Method for Transforming Matrix Circulants of Multiposition Linear Recurrence Sequences Into Matrices of Vilenkin-Crestenson Functions

• Published in: Systems of Signals Generating and Processing in the Field of on Board Communications (Online) pp. 1 - 7
• Main Authors: Ermakova, Anastasia V., Gorgadze, Svetlana F.

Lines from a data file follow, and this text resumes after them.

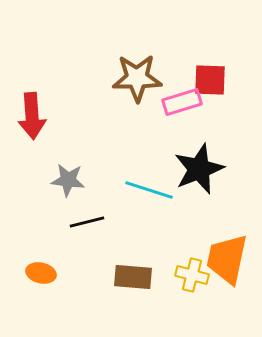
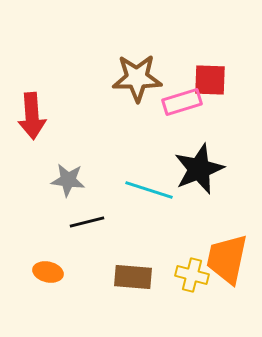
orange ellipse: moved 7 px right, 1 px up
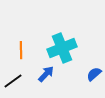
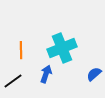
blue arrow: rotated 24 degrees counterclockwise
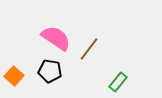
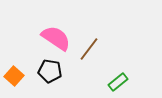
green rectangle: rotated 12 degrees clockwise
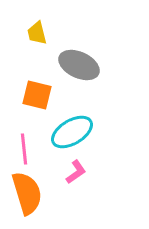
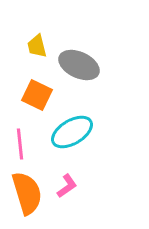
yellow trapezoid: moved 13 px down
orange square: rotated 12 degrees clockwise
pink line: moved 4 px left, 5 px up
pink L-shape: moved 9 px left, 14 px down
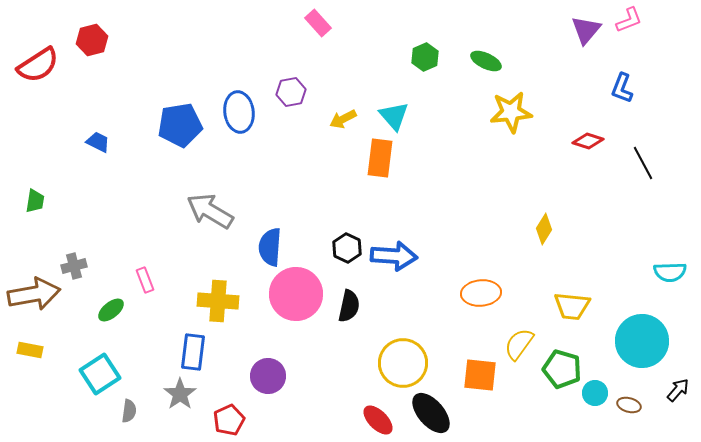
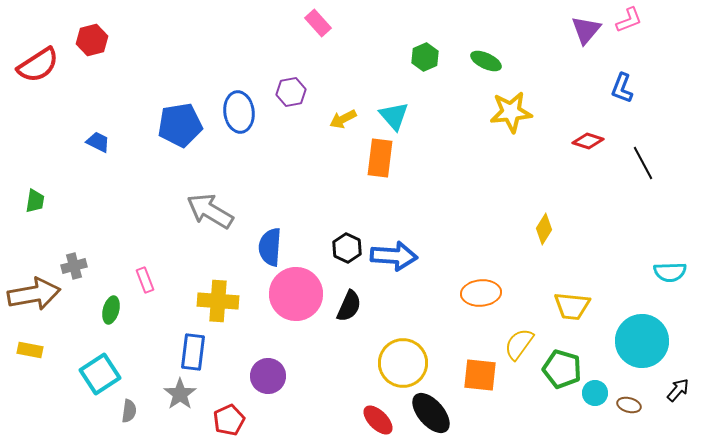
black semicircle at (349, 306): rotated 12 degrees clockwise
green ellipse at (111, 310): rotated 36 degrees counterclockwise
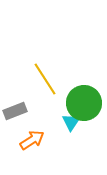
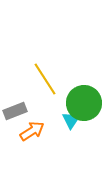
cyan triangle: moved 2 px up
orange arrow: moved 9 px up
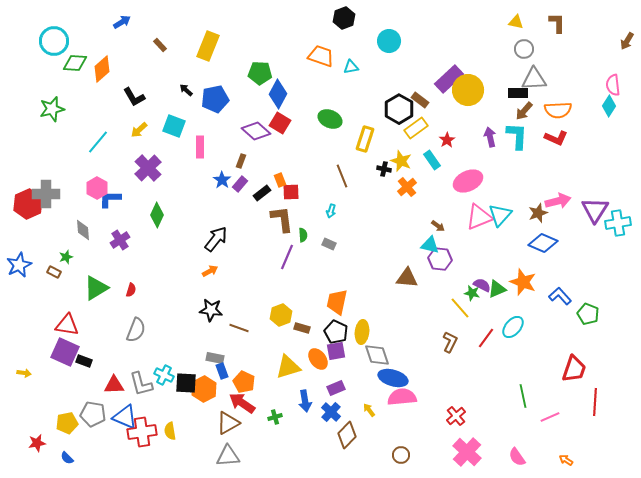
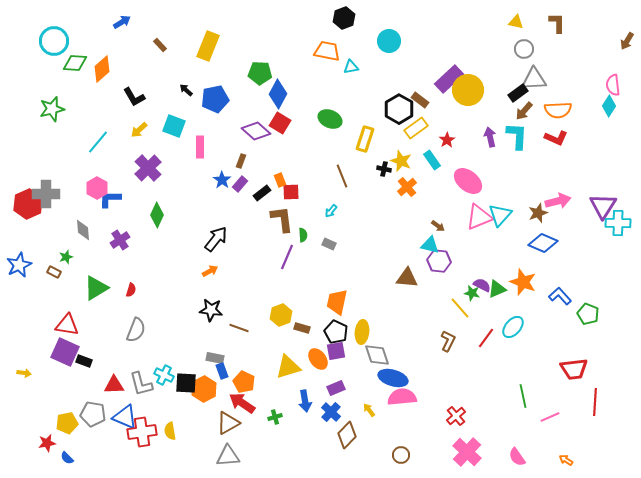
orange trapezoid at (321, 56): moved 6 px right, 5 px up; rotated 8 degrees counterclockwise
black rectangle at (518, 93): rotated 36 degrees counterclockwise
pink ellipse at (468, 181): rotated 64 degrees clockwise
purple triangle at (595, 210): moved 8 px right, 4 px up
cyan arrow at (331, 211): rotated 24 degrees clockwise
cyan cross at (618, 223): rotated 10 degrees clockwise
purple hexagon at (440, 259): moved 1 px left, 2 px down
brown L-shape at (450, 342): moved 2 px left, 1 px up
red trapezoid at (574, 369): rotated 64 degrees clockwise
red star at (37, 443): moved 10 px right
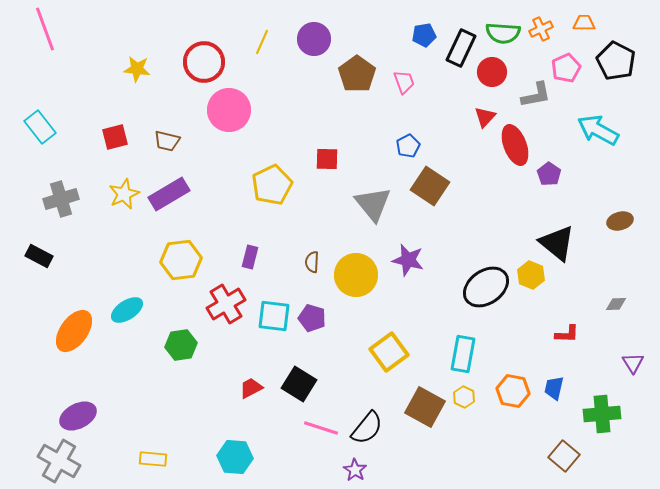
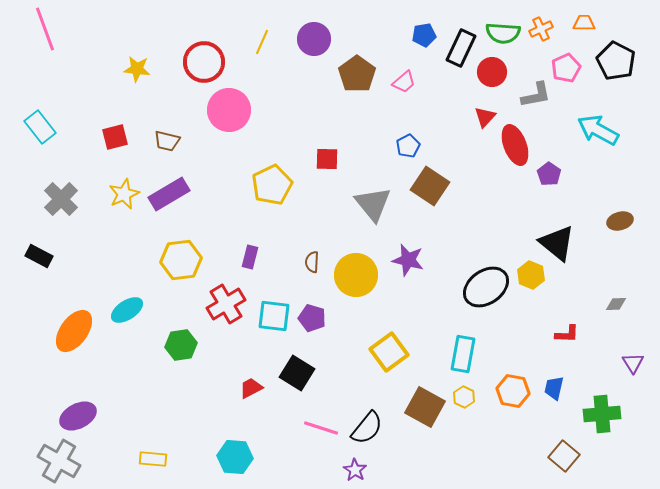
pink trapezoid at (404, 82): rotated 70 degrees clockwise
gray cross at (61, 199): rotated 28 degrees counterclockwise
black square at (299, 384): moved 2 px left, 11 px up
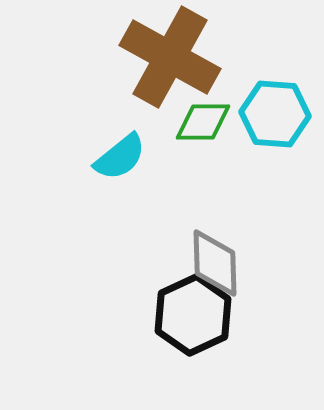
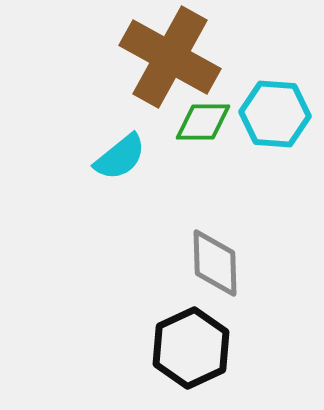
black hexagon: moved 2 px left, 33 px down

• Format: Conference Proceeding
• Language: English
• Published: IEEE 12.03.2025
• Subjects: Computational complexity; discrete functions; Encoding; Fast Fourier transforms; Galois fields; generalised fast Fourier transform; matrix-circulant; multiplicative Galois field group; p-ary linear recurrent sequences of maximum period; Periodic structures; Polynomials; Symbols; Synchronization; Vilenkin-Krestenson functions
• ISSN: 2768-0118
• DOI: 10.1109/IEEECONF64229.2025.10947700

The variants of constructing the circulant matrices of any p-ary linear recurrent sequence (LRS) of maximal period on the basis of automorphic multiplicative groups of the extended Galois field constructed by means of an irreducible primitive polynomial, on the basis of which the original p-ary LRS is formed, have been developed. As a result of this approach, new ways of transforming the circulant matrices of p-ary LRSs into the matrix of Vilenkin-Krestenson functions ordered by degrees of the primitive element of the field are revealed. It is shown for the first time that, depending on the initial conditions of the transformation, the set of arbitrary cyclic shifts of the p-ary LRS, shifted by one symbol relative to each other, can be transformed into arbitrary successive rows of the ordered matrix of Vilenkin-Krestenson functions. This fact makes it possible to simplify the algorithm of synchronisation of the p-ary LRS in a known range of its cyclic shifts, especially in the case of large periods of its repetition, and also to reduce the computational complexity of the processing algorithm when working in the truncated basis of the Vilenkin-Krestenson functions.